In vivo administration of eggs containing anti-HIV-gp120 antibodies induced anti-anti-idiotypic antibodies, which recognized the epitope defined by peptide 254-274 of the HIV gp120. This indicated the presence of idiotypic antibodies, Ab1 and anti-idiotypic antibodies (Ab2) in eggs of chickens immunized with the HIV-gp120 peptide-KLH conjugate (which was able to stimulate the production of Ab3, when orally administered). In literature, study by other workers reported the development of an idiotype-anti-idiotype network of antibodies to bovine serum albumin (BSA) in eggs from chickens immunized with BSA [10]. Our study showed percentages of inhibition that were statistically significant, that were an indication of the presence of antianti- idiotypic antibodies (Ab3) against the HIV-gp120 fragment, which inhibited the formation of complexes between HIV-gp120 peptide and anti-HIVgp120 idiotypic antibodies. It was reported that intramuscular immunization of BALB/c mice with anti-idiotypic HIV gp160 peptide antibodies induced anti-anti-peptide antibodies (Ab-3), which also recognized a recombinant HIV gp160 preparation, and also inhibited its interaction with anti-HIV-gp160 antibodies (Ab1) [11].

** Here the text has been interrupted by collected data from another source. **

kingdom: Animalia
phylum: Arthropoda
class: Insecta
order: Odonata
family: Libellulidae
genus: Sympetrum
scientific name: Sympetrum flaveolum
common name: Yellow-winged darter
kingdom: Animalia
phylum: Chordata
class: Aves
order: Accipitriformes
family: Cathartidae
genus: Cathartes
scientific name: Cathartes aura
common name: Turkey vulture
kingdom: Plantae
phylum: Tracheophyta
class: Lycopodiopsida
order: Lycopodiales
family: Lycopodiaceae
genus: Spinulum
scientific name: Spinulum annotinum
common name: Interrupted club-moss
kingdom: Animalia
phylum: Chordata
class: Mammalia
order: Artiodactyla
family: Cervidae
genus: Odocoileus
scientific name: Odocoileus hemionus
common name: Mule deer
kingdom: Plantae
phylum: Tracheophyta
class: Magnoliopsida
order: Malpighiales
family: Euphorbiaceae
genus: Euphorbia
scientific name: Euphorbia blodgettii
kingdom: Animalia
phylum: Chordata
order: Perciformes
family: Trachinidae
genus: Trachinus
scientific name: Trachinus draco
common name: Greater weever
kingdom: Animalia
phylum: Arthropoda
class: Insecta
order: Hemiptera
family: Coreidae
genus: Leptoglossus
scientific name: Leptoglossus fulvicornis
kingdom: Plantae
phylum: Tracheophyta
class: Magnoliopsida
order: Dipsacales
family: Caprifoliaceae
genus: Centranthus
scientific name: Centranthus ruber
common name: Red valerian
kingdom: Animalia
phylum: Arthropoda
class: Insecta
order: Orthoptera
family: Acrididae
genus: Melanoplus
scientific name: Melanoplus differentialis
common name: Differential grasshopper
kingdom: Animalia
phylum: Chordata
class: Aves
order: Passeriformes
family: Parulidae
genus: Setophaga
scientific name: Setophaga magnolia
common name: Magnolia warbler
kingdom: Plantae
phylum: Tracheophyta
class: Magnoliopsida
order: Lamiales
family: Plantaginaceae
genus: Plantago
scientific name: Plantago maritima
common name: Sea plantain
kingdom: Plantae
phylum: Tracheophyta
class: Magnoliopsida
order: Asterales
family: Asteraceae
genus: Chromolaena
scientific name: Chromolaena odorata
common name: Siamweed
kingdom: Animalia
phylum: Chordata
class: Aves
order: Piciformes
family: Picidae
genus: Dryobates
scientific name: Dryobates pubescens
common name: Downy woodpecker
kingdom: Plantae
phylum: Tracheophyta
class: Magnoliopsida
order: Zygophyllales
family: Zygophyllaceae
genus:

The fact that antibodies belonging to the IgA and IgM isotypes are found in egg whites might enhance the immunogenic capability of the whole egg. In addition, immunization by oral routes is more ‘user friendly’. Antibodies given by mouth are subject to digestion but there is some evidence that antibody protein rich solutions such as egg yolks are more resistant to enzymatic digestion [12,13]. The effectiveness of a therapeutic HIV vaccine could be established in a clinical trial in humans. Parameters of the humoral immunity (e.g. titre of neutralizing anti-HIV antibodies) and cellular immunity (e.g. induction of specific anti-HIV CD8+ T cells) should be evaluated. The immunogen used to immunize chickens, gp120 peptide conjugated KLH, was an example of peptide vaccine [14,15], which induced the presence of antibodies against the original peptide; fragment 254-274 of the HIV gp120 in chicken eggs. The potential HIV vaccine proposed in this work (“egg vaccine”) has the advantage of being both an oral and an anti-idiotypic vaccine. Oral vaccines in general have the capacity to induce mucosal immunity, which involve strong humoral and cellular reactions [4] and therefore it could be a better candidate for a HIV therapeutic vaccine. Future work should prove the development of cellular immunity in recipients of anti-HIV positive eggs. In addition, the egg can be considered a complete nutrient as it provides several proteins with antimicrobial properties such as lysozyme [16], and antioxidants such as phosvitin [17]. These molecules along with antibodies would enhance the anti-HIV immunity in HIV+ carriers, improving their quality of life. It is expected that the egg, which is a safe product does not have the potential side effects produced by the ant-retroviral therapy employed in HIV infections.
Clearly, the results of the preliminary experiments strongly suggest that the chicken and egg system is a potential and novel approach for the development of anti-idiotypic vaccines that could prove useful in the treatment of microbial infections including HIV infections.